Waar geur dus onbegrensd lijkt, kan die ook gebruikt worden om je van anderen te onderscheiden. „Het verhaal gaat dat na de Franse Revolutie het parfumgebruik sterk terugliep omdat er minder elite was, en dat Napoleon dat in zijn eentje compenseerde. Dat hij geen eau de cologne had tijdens zijn gevangenschap op Sint Helena zou een enorme straf voor hem zijn geweest.”
Bruinkool
De 19de eeuw stonk het meest van alle eeuwen, dankzij het stoken van bruinkool en huizen zonder riolering. Opmerkelijk genoeg blijkt dat veel Oost-Europeanen terugverlangen naar de geuren van bruinkool en Trabant, vertelt Leemans.
Bij de aanname dat de Middeleeuwen enorm hebben gestonken, kunnen we straks wellicht vraagtekens plaatsen. Uit archeologisch onderzoek blijkt dat dat veel minder het geval was dan meestal wordt aangenomen, reden voor het herschrijven van geschiedenissen, aldus Leemans. „Het zou kunnen dat als je uitgaat van geurbewegingen, je andere tijdvakken krijgt in de geschiedenis.”
In drie jaar tijd hoopt Odeuropa technieken te hebben ontwikkeld om oude teksten met algoritmen te kunnen scannen op geuren, en dat er een netwerk is opgetuigd om onderzoekers uit Europa te verbinden en geur als erfgoed beter op de kaart te krijgen, ook bij bijvoorbeeld Unesco.

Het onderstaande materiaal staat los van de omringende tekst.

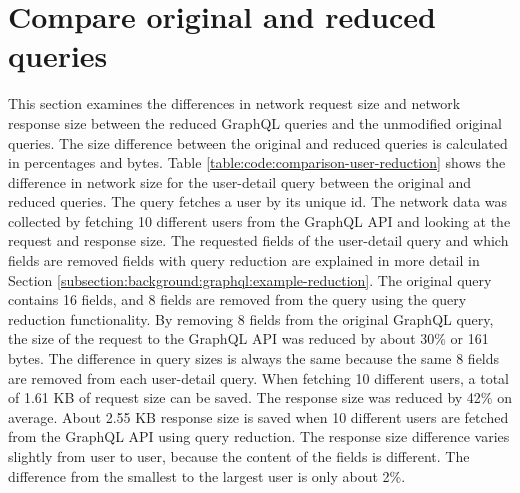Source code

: \section{Compare original and reduced queries}

This section examines the differences in network request size and network response size between the reduced GraphQL queries and the unmodified original queries. The size difference between the original and reduced queries is calculated in percentages and bytes. Table \ref{table:code:comparison-user-reduction} shows the difference in network size for the user-detail query between the original and reduced queries. The query fetches a user by its unique id. The network data was collected by fetching 10 different users from the GraphQL \ac{API} and looking at the request and response size. The requested fields of the user-detail query and which fields are removed fields with query reduction are explained in more detail in Section \ref{subsection:background:graphql:example-reduction}. The original query contains 16 fields, and 8 fields are removed from the query using the query reduction functionality. By removing 8 fields from the original GraphQL query, the size of the request to the GraphQL \ac{API} was reduced by about 30\% or 161 bytes. The difference in query sizes is always the same because the same 8 fields are removed from each user-detail query. When fetching 10 different users, a total of 1.61 KB of request size can be saved. The response size was reduced by 42\% on average. About 2.55 KB response size is saved when 10 different users are fetched from the GraphQL \ac{API} using query reduction. The response size difference varies slightly from user to user, because the content of the fields is different. The difference from the smallest to the largest user is only about 2\%.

De historische vondsten komen uiteindelijk in een online Encyclopaedia of Smell Heritage en er wordt een selectie van Europese geuren bewaard. Die worden ‘gereconstrueerd’ in samenwerking met de geurindustrie, en zullen in musea te gebruiken zijn zodat die bij sommige tentoonstellingen voor blinden en slechtzienden als gids kunnen werken.
Wie weet leren we ook welk Europees land het meeste stinkt. Leemans lachend: „Dat weet ik niet precies, maar ik heb wel ooit onderzoek gedaan naar riolen in Antwerpen, Amsterdam en Londen. Dat van Londen komt er dan het slechtste uit.”